**Goal of the exercise:** Please reproduce word for word the part of the COPD passage below starting at "The exact threshold" and ending at "with variable intensity.".

**Text provided:**
____

The cause of his problem was Chronic Obstructive Pulmonary Disease - COPD for this patient had a long term history of smoking.
The amount and duration of smoking contribute to disease severity. Thus, a key step in the evaluation of patients with suspected COPD is to ascertain the number of pack-years smoked (packs of cigarettes per day multiplied by the number of years), as the majority (about 80 percent) of patients with COPD in Singapore have a history of cigarette smoking. A smoking history should include the age of starting and the age of quitting, as patients may underestimate the number of years they smoked. With enough smoking, almost all smokers will develop measurably reduced lung function. While studies have shown an overall "dose-response curve" for smoking and lung function, some individuals develop severe disease with fewer pack years and others have minimal to no symptoms despite many pack years.
The exact threshold for the duration/intensity of cigarette smoking that will result in COPD varies from one individual to another. In the absence of a genetic/environmental/occupational predisposition, smoking less than 10 to 15 pack-years of cigarettes is unlikely to result in COPD. On the other hand, the single best variable for predicting which adults will have airflow obstruction on spirometry is a history of more than 40 pack-years of smoking.
Symptoms and pattern of onset — The three cardinal symptoms of COPD are dyspnea, chronic cough, and sputum production and the most common early symptom is exertional dyspnea. Less common symptoms include wheezing and chest tightness (table 2A). However, any of these symptoms may develop independently and with variable intensity.

____

**Data excerpts:**
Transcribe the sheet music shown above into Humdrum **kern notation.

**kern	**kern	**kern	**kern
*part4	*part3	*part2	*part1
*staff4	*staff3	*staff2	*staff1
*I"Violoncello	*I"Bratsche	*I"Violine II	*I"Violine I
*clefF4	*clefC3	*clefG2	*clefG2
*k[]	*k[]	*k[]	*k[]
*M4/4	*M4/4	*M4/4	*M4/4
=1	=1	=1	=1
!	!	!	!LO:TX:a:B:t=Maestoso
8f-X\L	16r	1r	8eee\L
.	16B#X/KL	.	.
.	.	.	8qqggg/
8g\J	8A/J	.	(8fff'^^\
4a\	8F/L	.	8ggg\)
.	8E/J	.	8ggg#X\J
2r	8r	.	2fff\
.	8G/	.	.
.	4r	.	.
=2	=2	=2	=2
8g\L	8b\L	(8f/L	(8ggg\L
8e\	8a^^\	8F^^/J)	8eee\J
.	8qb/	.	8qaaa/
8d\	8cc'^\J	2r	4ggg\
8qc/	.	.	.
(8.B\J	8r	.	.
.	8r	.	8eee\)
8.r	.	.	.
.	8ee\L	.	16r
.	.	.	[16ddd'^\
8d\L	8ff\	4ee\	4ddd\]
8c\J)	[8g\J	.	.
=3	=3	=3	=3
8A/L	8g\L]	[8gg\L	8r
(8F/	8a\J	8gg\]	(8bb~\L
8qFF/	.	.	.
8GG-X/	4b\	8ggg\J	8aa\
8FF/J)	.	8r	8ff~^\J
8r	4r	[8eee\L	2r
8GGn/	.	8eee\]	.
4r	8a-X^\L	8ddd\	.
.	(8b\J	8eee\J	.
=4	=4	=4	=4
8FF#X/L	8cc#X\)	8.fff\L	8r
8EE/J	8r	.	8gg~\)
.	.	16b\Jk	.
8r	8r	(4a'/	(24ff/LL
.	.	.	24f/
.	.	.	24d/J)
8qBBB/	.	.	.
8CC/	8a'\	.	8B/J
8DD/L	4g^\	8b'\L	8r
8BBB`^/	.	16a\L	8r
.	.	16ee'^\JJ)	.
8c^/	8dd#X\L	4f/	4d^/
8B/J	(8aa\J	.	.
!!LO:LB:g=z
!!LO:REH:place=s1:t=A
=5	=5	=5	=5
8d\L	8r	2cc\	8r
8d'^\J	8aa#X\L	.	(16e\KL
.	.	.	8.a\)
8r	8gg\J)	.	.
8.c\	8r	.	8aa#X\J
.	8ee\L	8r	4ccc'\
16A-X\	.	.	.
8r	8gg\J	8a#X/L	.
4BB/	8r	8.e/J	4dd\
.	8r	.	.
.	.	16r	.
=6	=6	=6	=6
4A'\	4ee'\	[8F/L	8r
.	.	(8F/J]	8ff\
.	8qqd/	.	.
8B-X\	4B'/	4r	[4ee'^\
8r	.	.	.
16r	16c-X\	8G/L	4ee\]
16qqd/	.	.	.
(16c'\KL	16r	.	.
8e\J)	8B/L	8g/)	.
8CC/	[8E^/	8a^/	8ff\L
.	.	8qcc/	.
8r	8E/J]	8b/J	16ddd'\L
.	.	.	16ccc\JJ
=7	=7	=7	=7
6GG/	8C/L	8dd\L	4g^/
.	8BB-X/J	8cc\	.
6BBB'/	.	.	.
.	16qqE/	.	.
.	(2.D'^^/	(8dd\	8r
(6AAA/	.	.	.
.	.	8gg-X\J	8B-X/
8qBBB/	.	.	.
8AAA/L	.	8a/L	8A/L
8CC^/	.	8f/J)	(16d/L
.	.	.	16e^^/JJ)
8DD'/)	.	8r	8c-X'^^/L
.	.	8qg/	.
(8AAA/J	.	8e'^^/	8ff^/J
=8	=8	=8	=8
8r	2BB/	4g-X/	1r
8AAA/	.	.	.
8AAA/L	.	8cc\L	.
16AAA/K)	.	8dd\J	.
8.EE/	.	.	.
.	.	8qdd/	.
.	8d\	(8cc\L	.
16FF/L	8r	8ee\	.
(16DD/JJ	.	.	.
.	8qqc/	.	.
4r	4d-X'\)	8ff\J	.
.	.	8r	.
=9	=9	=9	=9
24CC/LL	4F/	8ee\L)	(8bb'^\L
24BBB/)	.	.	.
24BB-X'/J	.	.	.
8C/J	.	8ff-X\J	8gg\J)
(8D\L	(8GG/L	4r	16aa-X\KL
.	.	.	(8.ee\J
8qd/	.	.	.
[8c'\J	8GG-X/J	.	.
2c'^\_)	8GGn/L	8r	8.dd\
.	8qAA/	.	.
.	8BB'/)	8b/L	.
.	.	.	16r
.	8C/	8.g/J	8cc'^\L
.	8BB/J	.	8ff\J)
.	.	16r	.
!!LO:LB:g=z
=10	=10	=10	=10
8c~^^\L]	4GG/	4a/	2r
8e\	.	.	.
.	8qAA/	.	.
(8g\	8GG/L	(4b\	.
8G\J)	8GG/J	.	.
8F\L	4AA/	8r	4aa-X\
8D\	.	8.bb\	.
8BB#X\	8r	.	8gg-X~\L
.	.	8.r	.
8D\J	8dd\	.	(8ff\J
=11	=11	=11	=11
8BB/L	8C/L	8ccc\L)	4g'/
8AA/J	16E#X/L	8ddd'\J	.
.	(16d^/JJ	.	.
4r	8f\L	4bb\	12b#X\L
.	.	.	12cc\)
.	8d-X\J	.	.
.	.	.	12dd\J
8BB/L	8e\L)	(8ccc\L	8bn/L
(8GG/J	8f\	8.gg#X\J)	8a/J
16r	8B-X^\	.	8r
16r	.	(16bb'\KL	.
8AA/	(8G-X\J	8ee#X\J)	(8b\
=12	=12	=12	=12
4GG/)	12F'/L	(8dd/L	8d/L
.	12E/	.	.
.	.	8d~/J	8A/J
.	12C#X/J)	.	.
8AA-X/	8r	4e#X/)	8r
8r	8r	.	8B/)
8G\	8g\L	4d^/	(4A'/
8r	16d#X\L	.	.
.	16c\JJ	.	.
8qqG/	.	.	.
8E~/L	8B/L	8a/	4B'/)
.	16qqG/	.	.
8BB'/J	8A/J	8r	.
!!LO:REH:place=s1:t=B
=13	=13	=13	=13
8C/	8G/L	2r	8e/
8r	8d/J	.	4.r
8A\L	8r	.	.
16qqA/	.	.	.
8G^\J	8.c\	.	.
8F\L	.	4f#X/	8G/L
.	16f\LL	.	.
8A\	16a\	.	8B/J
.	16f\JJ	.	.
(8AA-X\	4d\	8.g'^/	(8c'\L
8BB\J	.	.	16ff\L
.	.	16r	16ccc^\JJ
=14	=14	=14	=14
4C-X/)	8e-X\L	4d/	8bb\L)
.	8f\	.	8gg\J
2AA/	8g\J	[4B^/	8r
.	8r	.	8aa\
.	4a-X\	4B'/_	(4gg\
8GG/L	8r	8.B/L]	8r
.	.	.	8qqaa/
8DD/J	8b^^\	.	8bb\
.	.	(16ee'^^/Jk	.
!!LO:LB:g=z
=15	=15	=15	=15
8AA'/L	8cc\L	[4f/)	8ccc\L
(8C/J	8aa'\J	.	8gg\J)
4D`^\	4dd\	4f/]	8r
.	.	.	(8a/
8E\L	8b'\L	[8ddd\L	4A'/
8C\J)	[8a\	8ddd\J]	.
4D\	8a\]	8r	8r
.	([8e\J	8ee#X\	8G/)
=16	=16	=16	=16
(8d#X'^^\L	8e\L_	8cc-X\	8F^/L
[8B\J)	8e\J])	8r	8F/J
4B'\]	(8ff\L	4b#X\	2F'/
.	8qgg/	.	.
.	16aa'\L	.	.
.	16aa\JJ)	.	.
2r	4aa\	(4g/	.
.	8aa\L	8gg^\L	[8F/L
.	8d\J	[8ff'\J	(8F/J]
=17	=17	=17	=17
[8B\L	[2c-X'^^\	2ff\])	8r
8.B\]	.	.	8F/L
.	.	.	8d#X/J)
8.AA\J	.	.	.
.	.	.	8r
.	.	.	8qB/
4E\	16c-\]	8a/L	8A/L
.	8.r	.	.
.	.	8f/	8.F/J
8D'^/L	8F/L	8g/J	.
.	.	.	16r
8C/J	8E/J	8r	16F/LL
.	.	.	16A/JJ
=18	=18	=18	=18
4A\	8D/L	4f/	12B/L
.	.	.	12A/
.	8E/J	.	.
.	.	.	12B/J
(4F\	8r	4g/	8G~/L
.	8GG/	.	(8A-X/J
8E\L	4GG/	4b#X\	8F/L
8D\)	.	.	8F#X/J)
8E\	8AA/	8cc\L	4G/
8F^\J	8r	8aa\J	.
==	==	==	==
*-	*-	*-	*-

____

**Task result:**
The exact threshold for the duration/intensity of cigarette smoking that will result in COPD varies from one individual to another. In the absence of a genetic/environmental/occupational predisposition, smoking less than 10 to 15 pack-years of cigarettes is unlikely to result in COPD. On the other hand, the single best variable for predicting which adults will have airflow obstruction on spirometry is a history of more than 40 pack-years of smoking.
Symptoms and pattern of onset — The three cardinal symptoms of COPD are dyspnea, chronic cough, and sputum production and the most common early symptom is exertional dyspnea. Less common symptoms include wheezing and chest tightness (table 2A). However, any of these symptoms may develop independently and with variable intensity.